5.4.1.3 Bearing testing

Bearings must be tested to ensure efficient operation at high RPMs. The RPMs based on current system geometry is 36,235 RPM. High grade bearings must be selected to accommodate these speeds. Testing will entail attaching bearings to a wheel and loading into a custom dynamometer. This testing may not provide quantitative data about bearing efficiency, but will provide a qualitative test to determine if bearings will seize, fracture, or otherwise fail under loading.

 

5.4.1.4 I-beam sections

A mock I-beam section will be purchased as utilized to ensure proper tolerances of the fabricated stability assemblies. The web of the beam must fit between the lateral stability wheels with no room to wiggle and minimal squeezing to fit on. Excessive clearance will result in an unstable pod; a press fit will cause unacceptable radial loading and drag in bearings. If tolerances do not match specification, parts must be corrected.

Required work
[a] From the testing passage, write out word for word the part that opens with the words containing "5.4.1.4 I-beam sections" and closes with "must be corrected.".
[b] In the testing passage, what RPM does the current system geometry give?
[c] Pick up the testing passage after its final sentence and carry it on.
The records that follow have nothing to do with what is asked here.

Supplied data
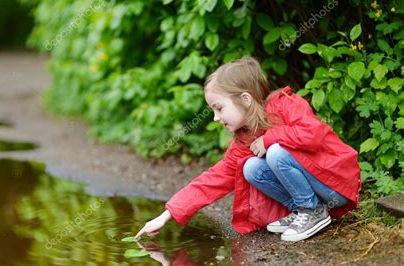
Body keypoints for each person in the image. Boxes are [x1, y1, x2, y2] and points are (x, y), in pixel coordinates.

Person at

---

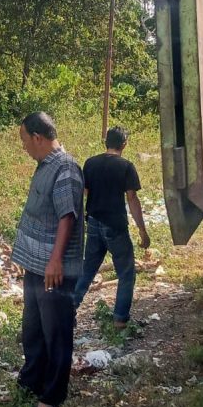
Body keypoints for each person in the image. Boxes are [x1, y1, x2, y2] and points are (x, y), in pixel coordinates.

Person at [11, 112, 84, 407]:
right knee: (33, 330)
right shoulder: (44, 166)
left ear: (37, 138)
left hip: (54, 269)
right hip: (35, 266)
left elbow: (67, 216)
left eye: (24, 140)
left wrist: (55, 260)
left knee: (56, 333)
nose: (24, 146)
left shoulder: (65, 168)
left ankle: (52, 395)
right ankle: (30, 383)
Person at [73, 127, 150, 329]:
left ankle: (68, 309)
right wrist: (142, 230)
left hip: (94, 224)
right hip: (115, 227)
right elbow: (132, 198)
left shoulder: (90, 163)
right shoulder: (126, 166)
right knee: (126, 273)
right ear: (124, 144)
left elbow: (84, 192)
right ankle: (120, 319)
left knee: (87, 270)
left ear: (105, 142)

...

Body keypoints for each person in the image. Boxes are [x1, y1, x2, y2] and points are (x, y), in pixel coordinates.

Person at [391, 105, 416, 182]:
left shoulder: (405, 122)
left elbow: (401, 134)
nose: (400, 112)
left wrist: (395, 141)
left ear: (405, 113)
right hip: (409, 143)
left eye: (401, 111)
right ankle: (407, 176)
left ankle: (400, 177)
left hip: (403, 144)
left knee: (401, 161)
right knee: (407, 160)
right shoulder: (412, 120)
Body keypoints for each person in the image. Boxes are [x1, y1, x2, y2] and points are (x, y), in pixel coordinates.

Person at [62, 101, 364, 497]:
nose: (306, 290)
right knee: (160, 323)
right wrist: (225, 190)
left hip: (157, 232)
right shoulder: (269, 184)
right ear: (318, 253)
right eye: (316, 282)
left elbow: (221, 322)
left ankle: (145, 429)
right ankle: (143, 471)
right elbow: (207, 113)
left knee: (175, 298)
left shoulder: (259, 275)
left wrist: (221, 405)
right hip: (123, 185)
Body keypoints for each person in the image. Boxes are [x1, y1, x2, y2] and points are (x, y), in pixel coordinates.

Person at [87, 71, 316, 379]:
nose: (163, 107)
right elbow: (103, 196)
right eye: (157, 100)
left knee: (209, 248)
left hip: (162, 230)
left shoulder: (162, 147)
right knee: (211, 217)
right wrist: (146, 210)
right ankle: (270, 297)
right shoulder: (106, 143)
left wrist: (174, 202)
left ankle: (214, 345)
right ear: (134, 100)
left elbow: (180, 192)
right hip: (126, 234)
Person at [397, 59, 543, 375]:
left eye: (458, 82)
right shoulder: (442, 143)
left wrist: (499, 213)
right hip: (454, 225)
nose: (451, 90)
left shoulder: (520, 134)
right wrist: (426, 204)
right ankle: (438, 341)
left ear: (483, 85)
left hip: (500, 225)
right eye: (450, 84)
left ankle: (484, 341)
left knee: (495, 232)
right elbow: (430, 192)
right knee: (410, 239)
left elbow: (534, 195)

Results of the exercise
[a]
5.4.1.4 I-beam sections

A mock I-beam section will be purchased as utilized to ensure proper tolerances of the fabricated stability assemblies. The web of the beam must fit between the lateral stability wheels with no room to wiggle and minimal squeezing to fit on. Excessive clearance will result in an unstable pod; a press fit will cause unacceptable radial loading and drag in bearings. If tolerances do not match specification, parts must be corrected.

[b] 36,235 RPM.

[c]
 

5.4.1.5 Strain gauges and static loading

Static loading of critical components such as the vertical guide rods, lateral wheel brackets, and lateral mounting plate with strain gauges will be used to validate finite element analysis results. Each component will be mounted to a wooden testing frame (wood is acceptable as most loading conditions are moderate) and loaded using weights. Strain gauge data will be recorded and used to compare to FEA studies. FEA studies will either be validated or rerun to determine worst case loading conditions en route.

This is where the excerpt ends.